Le Tribunal de commerce de Compiègne, dans un jugement du 17 décembre 2025, a ouvert une liquidation judiciaire simplifiée à l’égard d’un commerçant individuel.
Ce dernier, exerçant une activité d’achat et revente de véhicules d’occasion, avait déposé une demande d’ouverture de procédure le 9 décembre 2025.
Il résultait des débats que l’entreprise n’employait aucun salarié, présentait un passif de 8643,05 euros et un actif nul.
La question de droit portait sur la réunion des conditions légales d’ouverture d’une liquidation judiciaire simplifiée pour une personne physique en cessation des paiements.
Le tribunal a constaté l’état de cessation des paiements et l’impossibilité manifeste de tout redressement, ouvrant la procédure et fixant la date de cessation au 1er février 2025.
I. Les conditions de la liquidation judiciaire simplifiée
Le tribunal a d’abord vérifié l’état de cessation des paiements du débiteur, condition essentielle à l’ouverture de toute procédure collective.
Il a constaté que le commerçant était dans l’impossibilité de faire face à son passif exigible avec son actif disponible, conformément à l’article L. 640-1 du Code de commerce.
La décision précise que “les débats et les pièces produites ont révélé que tout redressement était manifestement impossible” (Attendu).
Cette appréciation souveraine des faits justifie le choix de la liquidation judiciaire plutôt que du redressement, en raison de l’absence totale d’activité et de perspective.
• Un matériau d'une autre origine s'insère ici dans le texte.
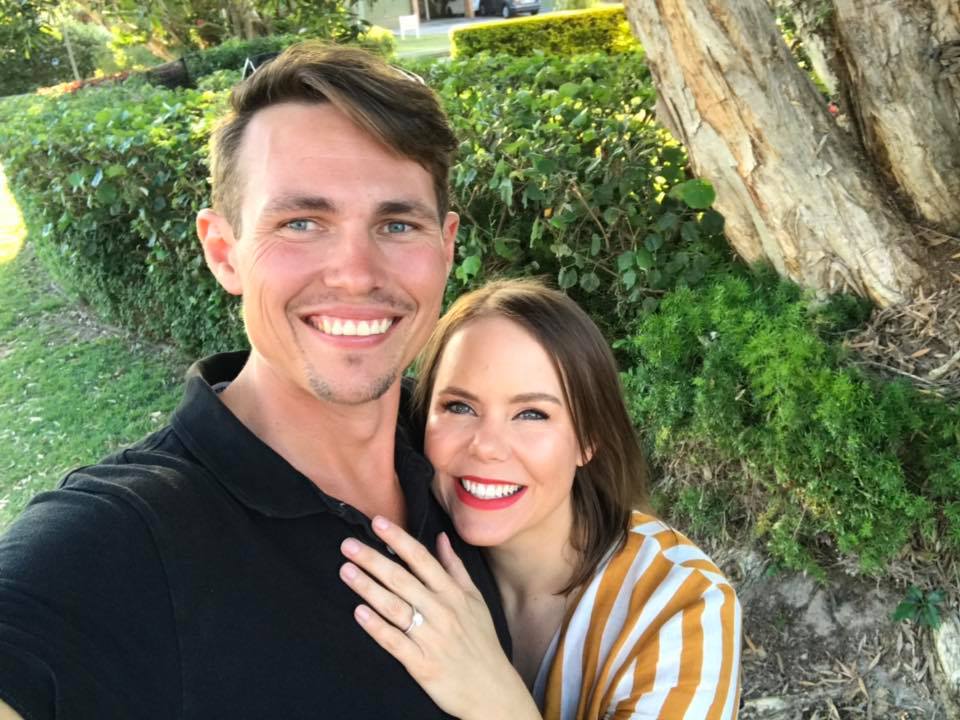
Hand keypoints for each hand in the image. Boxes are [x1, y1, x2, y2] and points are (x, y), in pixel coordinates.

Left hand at [339, 516, 539, 719]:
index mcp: (454, 594)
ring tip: (346, 571)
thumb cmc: (481, 643)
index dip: (398, 539)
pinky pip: (395, 641)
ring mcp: (432, 638)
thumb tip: (441, 538)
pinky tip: (359, 612)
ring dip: (368, 588)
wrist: (493, 690)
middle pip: (402, 579)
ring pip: (395, 607)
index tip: (377, 522)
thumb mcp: (475, 600)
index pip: (421, 559)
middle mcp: (442, 611)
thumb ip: (455, 568)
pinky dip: (377, 627)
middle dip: (373, 559)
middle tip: (347, 545)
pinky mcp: (422, 664)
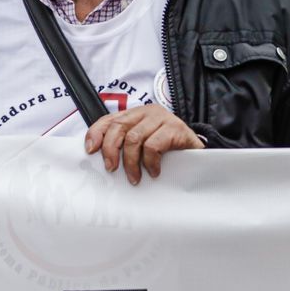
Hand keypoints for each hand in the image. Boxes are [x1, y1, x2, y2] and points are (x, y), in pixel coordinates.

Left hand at [84, 106, 202, 184]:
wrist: (199, 153)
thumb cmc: (167, 151)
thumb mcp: (142, 145)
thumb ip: (125, 145)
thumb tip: (101, 159)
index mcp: (135, 114)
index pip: (109, 119)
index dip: (96, 133)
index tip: (90, 151)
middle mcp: (147, 112)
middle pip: (118, 127)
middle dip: (110, 150)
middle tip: (111, 169)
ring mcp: (162, 118)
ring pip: (134, 138)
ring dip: (131, 162)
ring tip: (134, 178)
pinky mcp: (175, 129)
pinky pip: (153, 146)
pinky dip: (149, 162)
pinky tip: (154, 172)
En outre, l’entreprise ne comptant aucun salarié et ne détenant aucun bien immobilier, les seuils de l’article D. 641-10 étaient franchis.
Le tribunal a donc fait application de la procédure simplifiée, plus rapide et adaptée aux petites entreprises sans actif immobilier.
II. La portée de la décision sur le patrimoine du débiteur
Le jugement a une portée particulière en ce qu’il étend la liquidation au patrimoine personnel du débiteur, en vertu de l’article L. 526-22 du Code de commerce.
Cette extension résulte de la cessation d’activité du commerçant, qui a déclaré ne plus exercer depuis le 20 août 2025 et être bénéficiaire du RSA.
La décision précise que la procédure “est application à son patrimoine personnel et à son patrimoine professionnel” (Motifs).
Cette mesure vise à protéger les créanciers en évitant que le débiteur ne conserve des biens personnels malgré l’échec de son entreprise.
En fixant la cessation des paiements au 1er février 2025, le tribunal sécurise la période suspecte et permet au liquidateur de reconstituer l’actif.
La valeur de cette solution réside dans son caractère dissuasif pour les entrepreneurs individuels négligents, tout en offrant une issue rapide aux créanciers.